His answer is another whisper. “Promise?”
“I will if you will.”
“I swear.”
Letting my mouth graze his chin, I murmur my response. “Me too.”
His head tilts—it falls against mine. And I fall too—into the deep water of him. Into the rising tide. The plank isn’t the problem anymore. The water is the problem. The depth of it. The inevitability of it.
I touch my lips to his cheek—not quite a kiss, just my mouth on his smooth skin. But then he turns, and our lips meet. Pure fire lights my veins, and I slide a hand into his hair, readjusting, needing this—him. Just once before he’s gone.
At that exact moment, there’s a cough from the other side of the house. Connor.
Tristan startles and pulls away.
It startles me too. Into reality.
It’s a slap in the face, but I need it. To wake me the fuck up.
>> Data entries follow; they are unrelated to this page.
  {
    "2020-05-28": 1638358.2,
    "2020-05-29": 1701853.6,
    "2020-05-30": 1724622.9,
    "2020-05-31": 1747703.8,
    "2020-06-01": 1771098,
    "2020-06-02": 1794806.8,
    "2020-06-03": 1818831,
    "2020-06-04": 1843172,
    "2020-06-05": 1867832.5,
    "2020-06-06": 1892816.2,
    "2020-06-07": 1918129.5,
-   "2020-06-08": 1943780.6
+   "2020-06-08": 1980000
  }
He turns, rising to his knees, his eyes full of alarm, his body tense and rigid. “I'm sorry. I’m so sorry. For making such a mess.”
I avoid his eyes as well as I can and say, “Don’t worry about it. I’ll take care of it.”
“No, just tell me where your broom is.” He glances around at all his fallen hair.
“I don't have a broom.”
“Your vacuum then.”
I shake my head. I don’t have one of those yet, either, but it’s on the list.
“Dustbuster?” he asks, and he sounds desperate.
“Tristan, I’m sorry,” I say, meaning for my lack of a Dustbuster and my hands and my mouth and for everything—the mess I’ve made.
“Archer, I—Fuck.” He sighs. He gives up. “Goodnight.” He stands, and he’s gone.
I put my head into my hands again. Rationalizing.
Trying to make sense of the existence of someone like him in my world.
Am I really supposed to let him go? If I am, then why? Why was he just right here?
Because sometimes it’s so fucking hard…
Sometimes it’s hard to tell what’s right from what you’ll regret forever.